Efficient Audio Captioning Transformer with Patchout and Text Guidance
This work addresses the multi-modal translation problem of generating textual descriptions from audio clips, with incremental improvements for the audio captioning domain.
The paper tackles automated audio captioning by proposing a full Transformer architecture with Patchout and text guidance, which improves performance and reduces computational complexity, winning the Judges Award at the DCASE Challenge 2022.

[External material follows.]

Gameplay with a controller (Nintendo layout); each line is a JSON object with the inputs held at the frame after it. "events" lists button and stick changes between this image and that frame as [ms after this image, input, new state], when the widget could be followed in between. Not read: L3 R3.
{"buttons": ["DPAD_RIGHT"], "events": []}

Automated audio captioning is multi-modal translation task that aim to generate textual descriptions for a given audio clip. In this paper we propose a full Transformer architecture that utilizes Patchout as proposed in [1], significantly reducing the computational complexity and avoiding overfitting. The caption generation is partly conditioned on textual AudioSet tags extracted by a pre-trained classification model which is fine-tuned to maximize the semantic similarity between AudioSet labels and ground truth captions. To mitigate the data scarcity problem of Automated Audio Captioning we introduce transfer learning from an upstream audio-related task and an enlarged in-domain dataset. Moreover, we propose a method to apply Mixup augmentation for AAC. Ablation studies are carried out to investigate how Patchout and text guidance contribute to the final performance. The results show that the proposed techniques improve the performance of our system and while reducing the computational complexity. Our proposed method received the Judges Award at the Task6A of DCASE Challenge 2022.